# 7800 - 7900 Mix



## Roadplay (Jan 2, 2007)

I have a Tarmac frame module with the integrated 30BB crank, all DA 7800. I am thinking about converting over to 7900 with minimal components. Looking at the compatibility chart, I’m thinking about changing out both shifters, FD and RD only. There is a comment in the compatibility chart about possibility of slow shifting if not changing to a 7900 crank.

Has anyone done this minimal change over? If so, have you experienced any problems with performance?


----------



## bdaghisallo1 (Sep 25, 2007)

The minimum you absolutely need to change, assuming it's the 7900 shifters you really want, is the the FD. 7800 RD will work fine. It is also advisable to get the 7900 brake calipers if you want good braking. The different cable pull ratio of the 7900 levers will make braking with the 7800 calipers a little sub-par.

You don't need the 7900 crank nor even 7900 rings. The spacing between rings and cogs and also chain dimensions have not changed from 7800 to 7900.


----------



## Roadplay (Jan 2, 2007)

So, I was checking the availability of a FD on Competitive Cyclist and the last sentence of the product review states, "According to Shimano it (the 7900 FD) is not compatible with the DA 7800 series crankset and chain". 

Is this a fact?

* **Tasks for this exercise**:
1 – Quote the whole forum thread on mixing Dura-Ace 7800 and 7900 components, word for word.
2 – Print every line of the records that follow, character for character.

* **Input rows**:
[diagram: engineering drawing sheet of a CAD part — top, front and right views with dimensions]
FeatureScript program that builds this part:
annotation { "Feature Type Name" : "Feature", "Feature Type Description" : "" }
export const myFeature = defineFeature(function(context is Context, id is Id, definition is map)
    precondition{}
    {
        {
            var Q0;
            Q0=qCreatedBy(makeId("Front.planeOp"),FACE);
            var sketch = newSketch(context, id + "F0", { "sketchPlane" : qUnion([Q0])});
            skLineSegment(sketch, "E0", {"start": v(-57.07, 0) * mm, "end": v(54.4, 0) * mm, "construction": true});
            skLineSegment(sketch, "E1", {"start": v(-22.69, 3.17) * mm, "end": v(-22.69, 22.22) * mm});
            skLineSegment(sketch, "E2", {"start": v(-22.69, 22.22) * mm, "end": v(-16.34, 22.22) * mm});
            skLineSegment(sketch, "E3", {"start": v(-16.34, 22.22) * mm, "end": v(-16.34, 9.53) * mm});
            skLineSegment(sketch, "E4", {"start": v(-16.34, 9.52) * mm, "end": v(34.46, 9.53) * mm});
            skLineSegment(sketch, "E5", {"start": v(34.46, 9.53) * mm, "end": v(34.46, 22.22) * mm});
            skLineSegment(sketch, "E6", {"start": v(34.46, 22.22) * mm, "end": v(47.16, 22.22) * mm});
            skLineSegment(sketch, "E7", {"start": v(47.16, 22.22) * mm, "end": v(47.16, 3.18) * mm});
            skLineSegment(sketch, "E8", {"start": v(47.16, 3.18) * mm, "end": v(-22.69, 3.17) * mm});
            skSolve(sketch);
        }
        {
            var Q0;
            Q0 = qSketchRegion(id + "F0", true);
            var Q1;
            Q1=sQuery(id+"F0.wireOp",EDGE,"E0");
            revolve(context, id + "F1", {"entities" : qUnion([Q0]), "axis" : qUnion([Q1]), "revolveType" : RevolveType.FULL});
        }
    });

* **Results for each task**:
1 –
# 7800 - 7900 Mix



## Roadplay (Jan 2, 2007)

I have a Tarmac frame module with the integrated 30BB crank, all DA 7800. I am thinking about converting over to 7900 with minimal components. Looking at the compatibility chart, I’m thinking about changing out both shifters, FD and RD only. There is a comment in the compatibility chart about possibility of slow shifting if not changing to a 7900 crank.

Has anyone done this minimal change over? If so, have you experienced any problems with performance?


----------



## bdaghisallo1 (Sep 25, 2007)

The minimum you absolutely need to change, assuming it's the 7900 shifters you really want, is the the FD. 7800 RD will work fine. It is also advisable to get the 7900 brake calipers if you want good braking. The different cable pull ratio of the 7900 levers will make braking with the 7800 calipers a little sub-par.

You don't need the 7900 crank nor even 7900 rings. The spacing between rings and cogs and also chain dimensions have not changed from 7800 to 7900.


----------



## Roadplay (Jan 2, 2007)

So, I was checking the availability of a FD on Competitive Cyclist and the last sentence of the product review states, "According to Shimano it (the 7900 FD) is not compatible with the DA 7800 series crankset and chain". 

Is this a fact?

2 –
[diagram: engineering drawing sheet of a CAD part — top, front and right views with dimensions]
FeatureScript program that builds this part:
annotation { "Feature Type Name" : "Feature", "Feature Type Description" : "" }
export const myFeature = defineFeature(function(context is Context, id is Id, definition is map)
    precondition{}
    {
        {
            var Q0;
            Q0=qCreatedBy(makeId("Front.planeOp"),FACE);
            var sketch = newSketch(context, id + "F0", { "sketchPlane" : qUnion([Q0])});
            skLineSegment(sketch, "E0", {"start": v(-57.07, 0) * mm, "end": v(54.4, 0) * mm, "construction": true});
            skLineSegment(sketch, "E1", {"start": v(-22.69, 3.17) * mm, "end": v(-22.69, 22.22) * mm});
            skLineSegment(sketch, "E2", {"start": v(-22.69, 22.22) * mm, "end": v(-16.34, 22.22) * mm});
            skLineSegment(sketch, "E3", {"start": v(-16.34, 22.22) * mm, "end": v(-16.34, 9.53) * mm});
            skLineSegment(sketch, "E4", {"start": v(-16.34, 9.52) * mm, "end": v(34.46, 9.53) * mm});
            skLineSegment(sketch, "E5", {"start": v(34.46, 9.53) * mm, "end": v(34.46, 22.22) * mm});
            skLineSegment(sketch, "E6", {"start": v(34.46, 22.22) * mm, "end": v(47.16, 22.22) * mm});
            skLineSegment(sketch, "E7", {"start": v(47.16, 22.22) * mm, "end": v(47.16, 3.18) * mm});
            skLineSegment(sketch, "E8", {"start": v(47.16, 3.18) * mm, "end": v(-22.69, 3.17) * mm});
            skSolve(sketch);
        }
        {
            var Q0;
            Q0 = qSketchRegion(id + "F0", true);
            var Q1;
            Q1=sQuery(id+"F0.wireOp",EDGE,"E0");
            revolve(context, id + "F1", {"entities" : qUnion([Q0]), "axis" : qUnion([Q1]), "revolveType" : RevolveType.FULL});
        }
    });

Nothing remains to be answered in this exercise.